# DEINE AUFGABE
Gib die Zeilen von der Zeile mit "무엇보다도 좋은 아이템이 우수수수 드랍되는 바람" bis zur Zeile mit "이번에는 좀 더 오래 즐길듯 싶은 생각이 듭니다." erneut wieder und ändere dabei "사냥하기" in "전투하기", alles andere bleibt unverändert.

# MATERIAL ZUR ÜBUNG

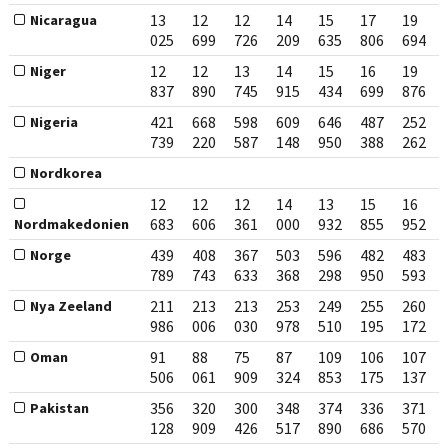
13
12
12
14
15
17
19
Nicaragua
025
699
726
209
635
806
694
12
12
13
14
15
16
19
Niger
837
890
745
915
434
699
876
421
668
598
609
646
487
252
Nigeria
739
220
587
148
950
388
262
Nordkorea
12
12
12
14
13
15
16
683
606
361
000
932
855
952
Nordmakedonien
439
408
367
503
596
482
483
Norge
789
743
633
368
298
950
593
211
213
213
253
249
255
260
Nya Zeeland
986
006
030
978
510
195
172
91
88
75
87
109
106
107
Oman
506
061
909
324
853
175
137
356
320
300
348
374
336
371
Pakistan
128
909
426
517
890
686
570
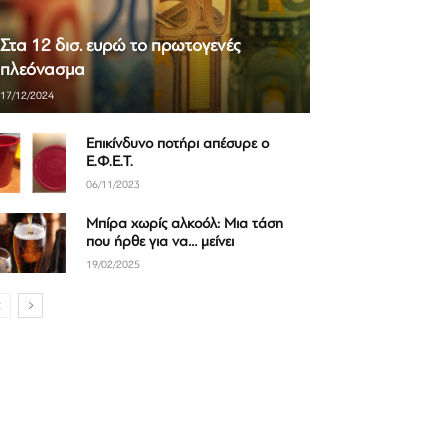
Στα 12 δισ. ευρώ το πρωτογενές
πλεόνασμα
17/12/2024
Επικίνδυνο ποτήρι απέσυρε ο
Ε.Φ.Ε.Τ.
06/11/2023
Μπίρα χωρίς αλκοόλ: Μια τάση
που ήρθε για να… μείνει
19/02/2025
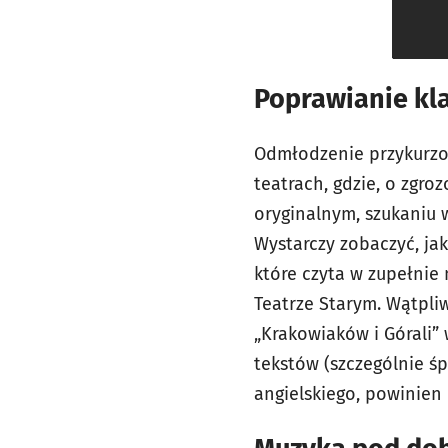
Poprawianie kl
Odmłodzenie przykurzon
teatrach, gdzie, o zgro
oryginalnym, szukaniu w
Wystarczy zobaczyć, jak
które czyta w zupełnie
Teatrze Starym. Wątpli
„Krakowiaków i Górali” 
tekstów (szczególnie ś
angielskiego, powinien 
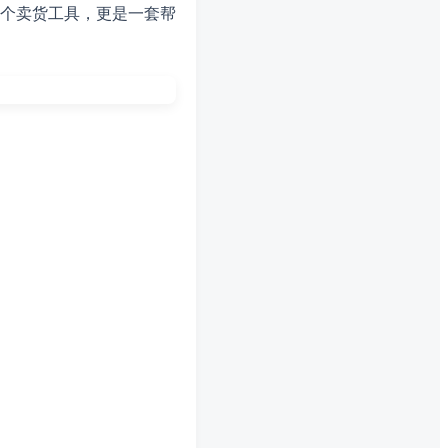
个卖货工具，更是一套帮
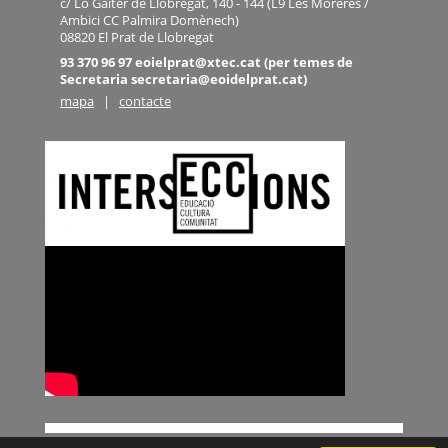
c/ Lo Gaiter de Llobregat, 140 - 144 (L9 Les Moreres /
Ambici CC Palmira Domènech)
08820 El Prat de Llobregat
93 370 96 97 eoielprat@xtec.cat (per temes de
Secretaria secretaria@eoidelprat.cat)
mapa
|
contacte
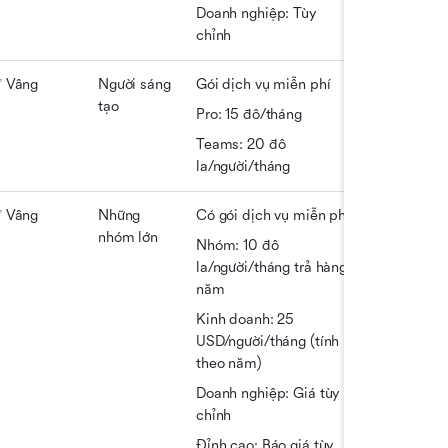
Doanh nghiệp: Tùy 
chỉnh
 Vâng
Người sáng 
Gói dịch vụ miễn phí
tạo
Pro: 15 đô/tháng
Teams: 20 đô 
la/người/tháng
 Vâng
Những 
Có gói dịch vụ miễn phí
nhóm lớn
Nhóm: 10 đô 
la/người/tháng trả hàng 
năm
Kinh doanh: 25 
USD/người/tháng (tính 
theo năm)
Doanh nghiệp: Giá tùy 
chỉnh
Đỉnh cao: Báo giá tùy 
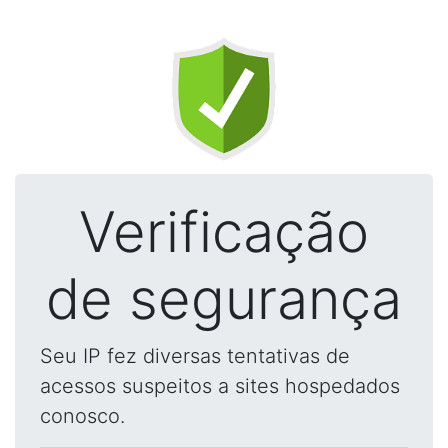
Verificação
de segurança
Seu IP fez diversas tentativas de
acessos suspeitos a sites hospedados
conosco.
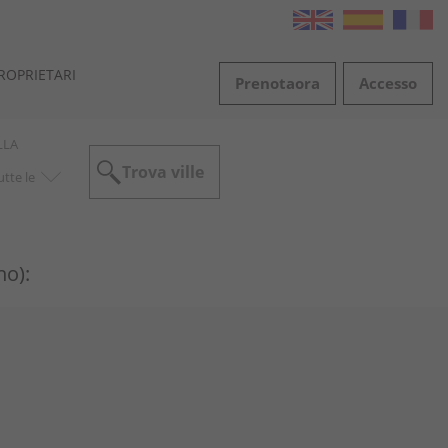
ROPRIETARI
Prenota
ora
Accesso
LLA
Trova ville
no):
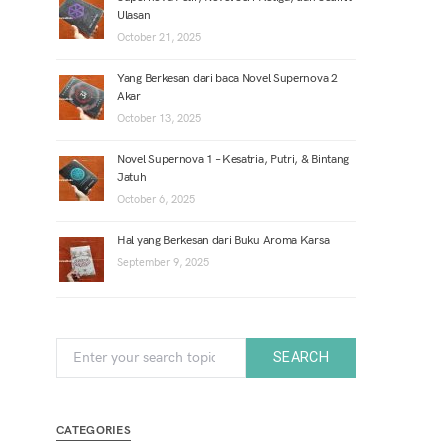
Ulasan
October 21, 2025
Yang Berkesan dari baca Novel Supernova 2
Akar
October 13, 2025
Novel Supernova 1 – Kesatria, Putri, & Bintang
Jatuh
October 6, 2025
Hal yang Berkesan dari Buku Aroma Karsa
September 9, 2025
Search for:
SEARCH
CATEGORIES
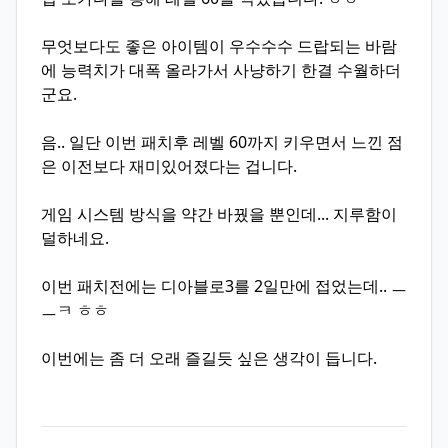
무엇보다도 좋은 아이템이 우수수수 드랍되는 바람
에 능력치가 대폭 올라가서 사냥하기 한결 수월하더
군요.
음.. 일단 이번 패치후 레벨 60까지 키우면서 느낀 점
은 이전보다 재미있어졌다는 겁니다.
게임 시스템 방식을 약간 바꿨을 뿐인데... 지루함이
덜하네요.
이번 패치전에는 디아블로3를 2일만에 접었는데.. ㅡ
ㅡㅋ ㅎㅎ
이번에는 좀 더 오래 즐길듯 싶은 생각이 듭니다.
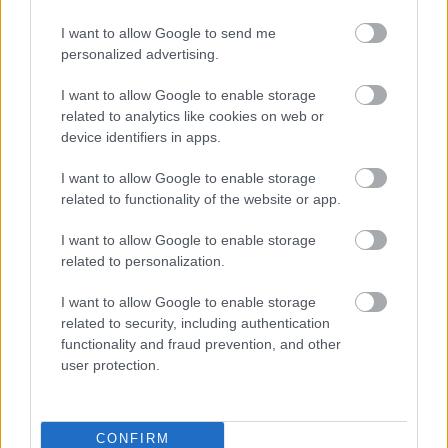
I want to allow Google to send me
personalized advertising.
I want to allow Google to enable storage
related to analytics like cookies on web or
device identifiers in apps.
Címkék:
gomba
főétel
vegetáriánus
laktózmentes
vegán
szejtán
tojásmentes
búzahús
I want to allow Google to enable storage
related to functionality of the website or app.
I want to allow Google to enable storage
related to personalization.
Ajánlott bejegyzések:
I want to allow Google to enable storage
related to security, including authentication
Cukkini gnocchi
functionality and fraud prevention, and other
user protection.
CONFIRM
“Húsleves” tökmagból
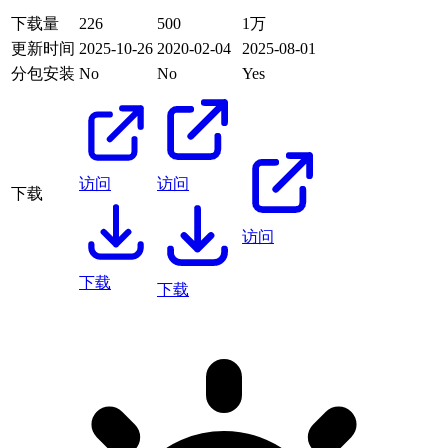
下载量
226
500
1万
更新时间
2025-10-26
2020-02-04
2025-08-01
分包安装
No
No
Yes
访问
访问
下载
访问
下载
下载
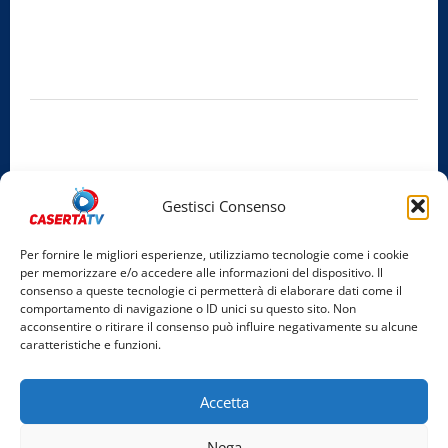
Editore:
SABATO NON SOLO SPORTIVO S.R.L.
Sede legale:
Via Cairoli, 19 – 81020 San Nicola la Strada (CE)
P.IVA / C.F.:
03728230610
Iscrizione al ROC:
Aut. n. 794 del 14/02/2012
Privacy Policy
Cookie Policy
Gestisci Consenso
Facebook
Per fornire le migliori esperienze, utilizziamo tecnologie come i cookie
per memorizzare e/o accedere alle informazioni del dispositivo. Il
Instagram
consenso a queste tecnologie ci permetterà di elaborare dati come il
comportamento di navigazione o ID unici su questo sito. Non
YouTube
acconsentire o ritirare il consenso può influire negativamente su alcune
caratteristiche e funzioni.
Home
Chi Siamo
Redazione
Contatti
Partner
Accetta
Video
Rubriche
Nega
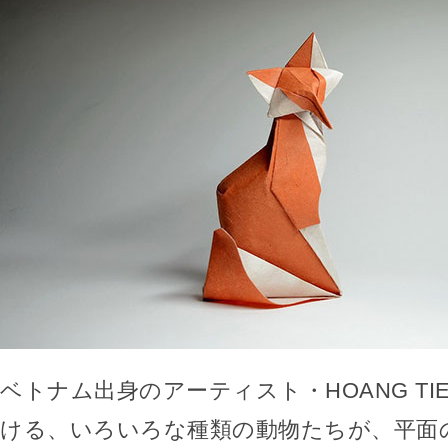
ベトナム出身のアーティスト・HOANG TIE
ける、いろいろな種類の動物たちが、平面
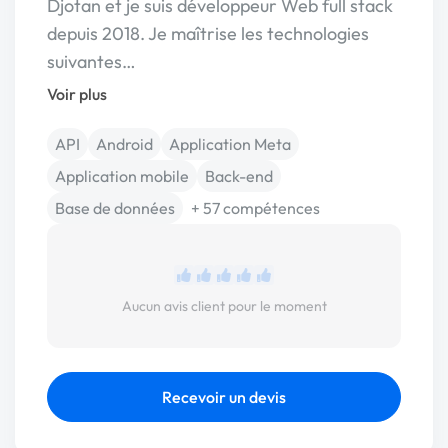
Djotan et je suis développeur Web full stack
depuis 2018. Je maîtrise les technologies
suivantes…
Voir plus
API
Android
Application Meta
Application mobile
Back-end
Base de données
+ 57 compétences
Aucun avis client pour le moment
Recevoir un devis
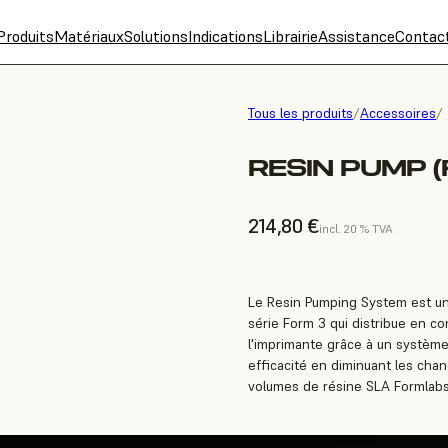
Produits
Matériaux
Solutions
Indications
Librairie
Assistance
Contac
Tous les produits
/
Accessoires
/
RESIN PUMP (
214,80 €
incl. 20 % TVA
Le Resin Pumping System est un
série Form 3 qui distribue en co
l'imprimante grâce à un systèm
efficacité en diminuant les cha
volumes de résine SLA Formlabs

# LÖSUNG DER AUFGABE
무엇보다도 좋은 아이템이 우수수수 드랍되는 바람
에 능력치가 대폭 올라가서 전투하기 한결 수월하더
군요.
음.. 일단 이번 패치후 레벨 60까지 키우면서 느낀 점
은 이전보다 재미있어졌다는 겁니다.
게임 시스템 방식을 약간 바꿨을 뿐인데... 지루함이
덜하네요.
이번 패치전에는 디아블로3를 2일만에 접었는데.. ㅡ
ㅡㅋ ㅎㅎ
이번에는 좀 더 오래 즐길듯 싶은 생각이 듭니다.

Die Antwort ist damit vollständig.